# [Problem description]
Would you please output the records exactly as they appear below?

[Object state change records]
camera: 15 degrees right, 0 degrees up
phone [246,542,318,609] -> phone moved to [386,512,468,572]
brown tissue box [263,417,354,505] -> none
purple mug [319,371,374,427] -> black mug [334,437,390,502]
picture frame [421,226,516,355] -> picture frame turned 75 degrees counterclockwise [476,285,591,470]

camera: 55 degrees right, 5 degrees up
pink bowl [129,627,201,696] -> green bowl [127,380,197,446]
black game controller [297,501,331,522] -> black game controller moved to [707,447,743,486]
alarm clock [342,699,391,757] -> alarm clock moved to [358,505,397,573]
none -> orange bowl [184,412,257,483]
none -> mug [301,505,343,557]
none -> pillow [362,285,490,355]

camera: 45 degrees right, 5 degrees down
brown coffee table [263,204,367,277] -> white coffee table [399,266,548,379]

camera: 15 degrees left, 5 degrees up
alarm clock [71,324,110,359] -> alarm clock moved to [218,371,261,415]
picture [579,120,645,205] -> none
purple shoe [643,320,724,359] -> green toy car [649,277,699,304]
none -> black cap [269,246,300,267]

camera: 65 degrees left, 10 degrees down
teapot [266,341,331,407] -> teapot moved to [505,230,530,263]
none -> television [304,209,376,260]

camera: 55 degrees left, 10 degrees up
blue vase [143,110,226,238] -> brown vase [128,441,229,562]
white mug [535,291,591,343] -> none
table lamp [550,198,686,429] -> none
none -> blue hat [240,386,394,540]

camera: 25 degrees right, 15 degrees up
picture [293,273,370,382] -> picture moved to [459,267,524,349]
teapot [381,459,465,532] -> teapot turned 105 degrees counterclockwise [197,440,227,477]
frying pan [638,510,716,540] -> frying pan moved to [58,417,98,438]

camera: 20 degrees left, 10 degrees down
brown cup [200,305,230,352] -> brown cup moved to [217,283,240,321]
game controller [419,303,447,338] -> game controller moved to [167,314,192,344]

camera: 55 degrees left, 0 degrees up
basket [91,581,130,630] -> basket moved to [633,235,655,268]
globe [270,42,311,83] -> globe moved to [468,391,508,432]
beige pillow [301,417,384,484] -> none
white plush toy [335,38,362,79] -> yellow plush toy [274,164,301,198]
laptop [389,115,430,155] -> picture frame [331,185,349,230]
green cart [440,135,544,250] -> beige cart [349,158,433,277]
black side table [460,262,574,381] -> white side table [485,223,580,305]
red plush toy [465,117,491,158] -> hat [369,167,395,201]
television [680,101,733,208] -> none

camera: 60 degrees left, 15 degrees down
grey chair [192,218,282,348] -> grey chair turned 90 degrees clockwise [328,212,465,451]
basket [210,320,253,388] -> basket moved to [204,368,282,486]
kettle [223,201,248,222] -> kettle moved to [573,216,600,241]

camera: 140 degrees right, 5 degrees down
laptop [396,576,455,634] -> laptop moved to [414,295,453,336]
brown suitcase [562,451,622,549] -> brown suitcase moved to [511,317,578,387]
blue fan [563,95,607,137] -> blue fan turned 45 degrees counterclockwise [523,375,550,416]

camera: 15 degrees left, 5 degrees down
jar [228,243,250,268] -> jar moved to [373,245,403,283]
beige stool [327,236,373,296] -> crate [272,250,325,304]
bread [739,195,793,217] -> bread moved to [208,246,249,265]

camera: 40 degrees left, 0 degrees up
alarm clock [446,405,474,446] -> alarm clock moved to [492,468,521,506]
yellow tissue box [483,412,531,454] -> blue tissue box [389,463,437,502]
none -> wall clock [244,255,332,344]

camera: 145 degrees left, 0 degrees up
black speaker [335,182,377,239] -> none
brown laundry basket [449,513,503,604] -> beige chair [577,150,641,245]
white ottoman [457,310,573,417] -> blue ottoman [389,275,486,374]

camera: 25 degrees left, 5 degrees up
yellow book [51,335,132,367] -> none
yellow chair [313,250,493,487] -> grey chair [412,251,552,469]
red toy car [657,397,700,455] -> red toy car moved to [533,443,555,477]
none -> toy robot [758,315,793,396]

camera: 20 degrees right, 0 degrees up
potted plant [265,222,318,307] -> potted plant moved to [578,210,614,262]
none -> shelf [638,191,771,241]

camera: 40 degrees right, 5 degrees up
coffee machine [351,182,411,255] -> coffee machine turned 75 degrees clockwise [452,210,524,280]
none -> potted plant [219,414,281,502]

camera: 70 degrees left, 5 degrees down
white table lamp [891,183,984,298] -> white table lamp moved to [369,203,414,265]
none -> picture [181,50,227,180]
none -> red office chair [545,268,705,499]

# [Exercise output]
camera: 15 degrees right, 0 degrees up
phone [246,542,318,609] -> phone moved to [386,512,468,572]
brown tissue box [263,417,354,505] -> none
purple mug [319,371,374,427] -> black mug [334,437,390,502]
picture frame [421,226,516,355] -> picture frame turned 75 degrees counterclockwise [476,285,591,470]

camera: 55 degrees right, 5 degrees up
pink bowl [129,627,201,696] -> green bowl [127,380,197,446]
black game controller [297,501,331,522] -> black game controller moved to [707,447,743,486]
alarm clock [342,699,391,757] -> alarm clock moved to [358,505,397,573]
none -> orange bowl [184,412,257,483]
none -> mug [301,505,343,557]
none -> pillow [362,285,490,355]

camera: 45 degrees right, 5 degrees down
brown coffee table [263,204,367,277] -> white coffee table [399,266,548,379]

camera: 15 degrees left, 5 degrees up
alarm clock [71,324,110,359] -> alarm clock moved to [218,371,261,415]
picture [579,120,645,205] -> none
purple shoe [643,320,724,359] -> green toy car [649,277,699,304]
none -> black cap [269,246,300,267]

camera: 65 degrees left, 10 degrees down
teapot [266,341,331,407] -> teapot moved to [505,230,530,263]
none -> television [304,209,376,260]

camera: 55 degrees left, 10 degrees up
blue vase [143,110,226,238] -> brown vase [128,441,229,562]
white mug [535,291,591,343] -> none
table lamp [550,198,686,429] -> none
none -> blue hat [240,386,394,540]

camera: 25 degrees right, 15 degrees up
picture [293,273,370,382] -> picture moved to [459,267,524,349]
teapot [381,459,465,532] -> teapot turned 105 degrees counterclockwise [197,440,227,477]
frying pan [638,510,716,540] -> frying pan moved to [58,417,98,438]

camera: 20 degrees left, 10 degrees down
brown cup [200,305,230,352] -> brown cup moved to [217,283,240,321]
game controller [419,303,447,338] -> game controller moved to [167,314,192,344]

camera: 55 degrees left, 0 degrees up
basket [91,581,130,630] -> basket moved to [633,235,655,268]
globe [270,42,311,83] -> globe moved to [468,391,508,432]
beige pillow [301,417,384,484] -> none
white plush toy [335,38,362,79] -> yellow plush toy [274,164,301,198]
laptop [389,115,430,155] -> picture frame [331,185,349,230]
green cart [440,135,544,250] -> beige cart [349,158,433,277]
black side table [460,262,574,381] -> white side table [485,223,580,305]
red plush toy [465,117,491,158] -> hat [369,167,395,201]
television [680,101,733,208] -> none

camera: 60 degrees left, 15 degrees down
grey chair [192,218,282,348] -> grey chair turned 90 degrees clockwise [328,212,465,451]
basket [210,320,253,388] -> basket moved to [204,368,282,486]
kettle [223,201,248,222] -> kettle moved to [573,216,600,241]

camera: 140 degrees right, 5 degrees down
laptop [396,576,455,634] -> laptop moved to [414,295,453,336]
brown suitcase [562,451,622,549] -> brown suitcase moved to [511,317,578,387]
blue fan [563,95,607,137] -> blue fan turned 45 degrees counterclockwise [523,375,550,416]

camera: 15 degrees left, 5 degrees down
jar [228,243,250,268] -> jar moved to [373,245,403,283]
beige stool [327,236,373,296] -> crate [272,250,325,304]
bread [739,195,793,217] -> bread moved to [208,246,249,265]

camera: 40 degrees left, 0 degrees up
alarm clock [446,405,474,446] -> alarm clock moved to [492,468,521,506]
yellow tissue box [483,412,531,454] -> blue tissue box [389,463,437,502]
none -> wall clock [244,255,332,344]

camera: 145 degrees left, 0 degrees up
black speaker [335,182,377,239] -> none
brown laundry basket [449,513,503,604] -> beige chair [577,150,641,245]
white ottoman [457,310,573,417] -> blue ottoman [389,275,486,374]

camera: 25 degrees left, 5 degrees up
yellow book [51,335,132,367] -> none
yellow chair [313,250,493,487] -> grey chair [412,251,552,469]
red toy car [657,397,700,455] -> red toy car moved to [533,443,555,477]
none -> toy robot [758,315,793,396]

camera: 20 degrees right, 0 degrees up
potted plant [265,222,318,307] -> potted plant moved to [578,210,614,262]
none -> shelf [638,191,771,241]

camera: 40 degrees right, 5 degrees up
coffee machine [351,182,411,255] -> coffee machine turned 75 degrees clockwise [452,210,524,280]
none -> potted plant [219,414,281,502]

camera: 70 degrees left, 5 degrees down
white table lamp [891,183,984,298] -> white table lamp moved to [369,203,414,265]
none -> picture [181,50,227,180]
none -> red office chair [545,268,705,499]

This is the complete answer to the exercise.